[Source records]
[Start of Attachment]

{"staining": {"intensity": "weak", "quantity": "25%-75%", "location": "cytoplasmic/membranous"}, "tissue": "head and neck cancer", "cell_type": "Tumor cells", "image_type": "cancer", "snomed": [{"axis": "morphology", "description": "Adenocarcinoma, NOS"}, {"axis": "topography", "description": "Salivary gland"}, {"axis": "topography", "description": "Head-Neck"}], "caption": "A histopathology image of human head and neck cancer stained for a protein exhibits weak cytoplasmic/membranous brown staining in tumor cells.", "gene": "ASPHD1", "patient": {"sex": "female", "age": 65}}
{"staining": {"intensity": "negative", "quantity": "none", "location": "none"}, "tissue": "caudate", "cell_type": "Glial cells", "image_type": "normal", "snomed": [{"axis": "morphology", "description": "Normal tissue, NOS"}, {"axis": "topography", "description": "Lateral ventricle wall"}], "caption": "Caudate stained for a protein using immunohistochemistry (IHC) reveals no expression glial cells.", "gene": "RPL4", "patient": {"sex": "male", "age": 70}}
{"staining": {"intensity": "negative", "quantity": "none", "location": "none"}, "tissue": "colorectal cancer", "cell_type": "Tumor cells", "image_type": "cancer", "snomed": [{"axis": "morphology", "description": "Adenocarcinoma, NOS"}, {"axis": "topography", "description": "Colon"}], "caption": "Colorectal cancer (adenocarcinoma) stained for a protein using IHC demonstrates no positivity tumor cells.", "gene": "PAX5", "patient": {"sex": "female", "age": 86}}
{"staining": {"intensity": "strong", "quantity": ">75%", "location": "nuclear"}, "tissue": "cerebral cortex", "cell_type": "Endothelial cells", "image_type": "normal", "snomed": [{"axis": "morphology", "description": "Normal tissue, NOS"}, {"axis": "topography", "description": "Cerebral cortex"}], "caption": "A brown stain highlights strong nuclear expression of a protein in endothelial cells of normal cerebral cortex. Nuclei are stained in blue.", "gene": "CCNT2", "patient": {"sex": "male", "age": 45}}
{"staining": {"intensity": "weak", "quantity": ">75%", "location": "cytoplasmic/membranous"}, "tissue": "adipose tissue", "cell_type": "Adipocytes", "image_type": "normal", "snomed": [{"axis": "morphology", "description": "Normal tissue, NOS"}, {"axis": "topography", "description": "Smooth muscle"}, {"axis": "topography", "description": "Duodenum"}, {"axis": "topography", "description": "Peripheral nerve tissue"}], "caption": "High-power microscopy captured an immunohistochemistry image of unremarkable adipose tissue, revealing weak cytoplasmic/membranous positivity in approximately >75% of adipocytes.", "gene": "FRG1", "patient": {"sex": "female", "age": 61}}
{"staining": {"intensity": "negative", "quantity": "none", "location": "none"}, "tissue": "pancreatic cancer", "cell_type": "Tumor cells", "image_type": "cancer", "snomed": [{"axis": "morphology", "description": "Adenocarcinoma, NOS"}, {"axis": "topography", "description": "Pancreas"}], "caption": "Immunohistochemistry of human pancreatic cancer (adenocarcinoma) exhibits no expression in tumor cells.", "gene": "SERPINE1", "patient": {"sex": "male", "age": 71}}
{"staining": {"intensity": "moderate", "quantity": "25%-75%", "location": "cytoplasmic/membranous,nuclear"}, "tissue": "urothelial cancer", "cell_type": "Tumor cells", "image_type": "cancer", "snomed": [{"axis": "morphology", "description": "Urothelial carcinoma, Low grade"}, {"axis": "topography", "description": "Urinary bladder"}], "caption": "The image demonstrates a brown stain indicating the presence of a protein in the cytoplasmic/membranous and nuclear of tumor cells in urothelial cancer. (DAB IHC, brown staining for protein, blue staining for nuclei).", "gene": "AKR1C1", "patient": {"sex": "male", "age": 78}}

[End of Attachment]

- **WHAT IS REQUIRED**: Transcribe the entries exactly.

- **EXERCISE RESULT**:
{"staining": {"intensity": "weak", "quantity": "25%-75%", "location": "cytoplasmic/membranous"}, "tissue": "head and neck cancer", "cell_type": "Tumor cells", "image_type": "cancer", "snomed": [{"axis": "morphology", "description": "Adenocarcinoma, NOS"}, {"axis": "topography", "description": "Salivary gland"}, {"axis": "topography", "description": "Head-Neck"}], "caption": "A histopathology image of human head and neck cancer stained for a protein exhibits weak cytoplasmic/membranous brown staining in tumor cells.", "gene": "ASPHD1", "patient": {"sex": "female", "age": 65}}
{"staining": {"intensity": "negative", "quantity": "none", "location": "none"}, "tissue": "caudate", "cell_type": "Glial cells", "image_type": "normal", "snomed": [{"axis": "morphology", "description": "Normal tissue, NOS"}, {"axis": "topography", "description": "Lateral ventricle wall"}], "caption": "Caudate stained for a protein using immunohistochemistry (IHC) reveals no expression glial cells.", "gene": "RPL4", "patient": {"sex": "male", "age": 70}}
{"staining": {"intensity": "negative", "quantity": "none", "location": "none"}, "tissue": "colorectal cancer", "cell_type": "Tumor cells", "image_type": "cancer", "snomed": [{"axis": "morphology", "description": "Adenocarcinoma, NOS"}, {"axis": "topography", "description": "Colon"}], "caption": "Colorectal cancer (adenocarcinoma) stained for a protein using IHC demonstrates no positivity tumor cells.", "gene": "PAX5", "patient": {"sex": "female", "age": 86}}
{"staining": {"intensity": "strong", "quantity": ">75%", "location": "nuclear"}, "tissue": "cerebral cortex", "cell_type": "Endothelial cells", "image_type": "normal", "snomed": [{"axis": "morphology", "description": "Normal tissue, NOS"}, {"axis": "topography", "description": "Cerebral cortex"}], "caption": "A brown stain highlights strong nuclear expression of a protein in endothelial cells of normal cerebral cortex. Nuclei are stained in blue.", "gene": "CCNT2", "patient": {"sex": "male", "age": 45}}
{"staining": {"intensity": "weak", "quantity": ">75%", "location": "cytoplasmic/membranous"}, "tissue": "adipose tissue", "cell_type": "Adipocytes", "image_type": "normal", "snomed": [{"axis": "morphology", "description": "Normal tissue, NOS"}, {"axis": "topography", "description": "Smooth muscle"}, {"axis": "topography", "description": "Duodenum"}, {"axis": "topography", "description": "Peripheral nerve tissue"}], "caption": "High-power microscopy captured an immunohistochemistry image of unremarkable adipose tissue, revealing weak cytoplasmic/membranous positivity in approximately >75% of adipocytes.", "gene": "FRG1", "patient": {"sex": "female", "age": 61}}
{"staining": {"intensity": "negative", "quantity": "none", "location": "none"}, "tissue": "pancreatic cancer", "cell_type": "Tumor cells", "image_type": "cancer", "snomed": [{"axis": "morphology", "description": "Adenocarcinoma, NOS"}, {"axis": "topography", "description": "Pancreas"}], "caption": "Immunohistochemistry of human pancreatic cancer (adenocarcinoma) exhibits no expression in tumor cells.", "gene": "SERPINE1", "patient": {"sex": "male", "age": 71}}
{"staining": {"intensity": "moderate", "quantity": "25%-75%", "location": "cytoplasmic/membranous,nuclear"}, "tissue": "urothelial cancer", "cell_type": "Tumor cells", "image_type": "cancer", "snomed": [{"axis": "morphology", "description": "Urothelial carcinoma, Low grade"}, {"axis": "topography", "description": "Urinary bladder"}], "caption": "The image demonstrates a brown stain indicating the presence of a protein in the cytoplasmic/membranous and nuclear of tumor cells in urothelial cancer. (DAB IHC, brown staining for protein, blue staining for nuclei).", "gene": "AKR1C1", "patient": {"sex": "male", "age": 78}}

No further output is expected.